» ASSIGNMENT
The entries must be repeated verbatim, and their images left out.

*** SOURCE MATERIAL Section Begins ***

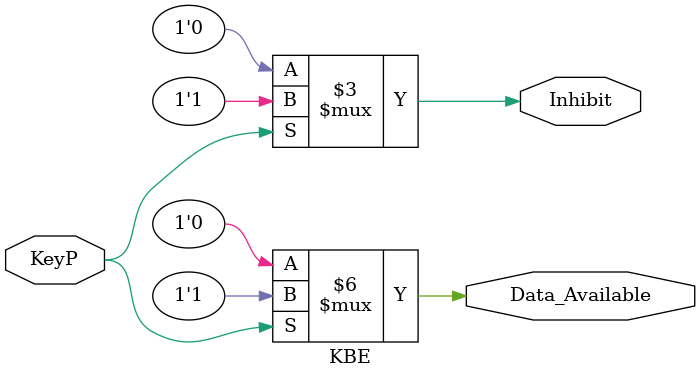
<source format=sv>
`timescale 1ms / 100us


module KBE(// Bounce Elimination module
  input  logic KeyP,
  output logic Data_Available,
  output logic Inhibit
);

always @(KeyP)begin
    #20 // Espera 20 ms
    if (KeyP) begin // si la tecla sigue presionada
      Data_Available = 1;
      Inhibit =1;
    end else begin 
      Data_Available =0;
      Inhibit =0;
    end
end


endmodule 
</source>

*** SOURCE MATERIAL Section Ends ***

» WRITTEN SOLUTION
<source format=sv>
`timescale 1ms / 100us


module KBE(// Bounce Elimination module
  input  logic KeyP,
  output logic Data_Available,
  output logic Inhibit
);

always @(KeyP)begin
    #20 // Espera 20 ms
    if (KeyP) begin // si la tecla sigue presionada
      Data_Available = 1;
      Inhibit =1;
    end else begin 
      Data_Available =0;
      Inhibit =0;
    end
end


endmodule 
</source>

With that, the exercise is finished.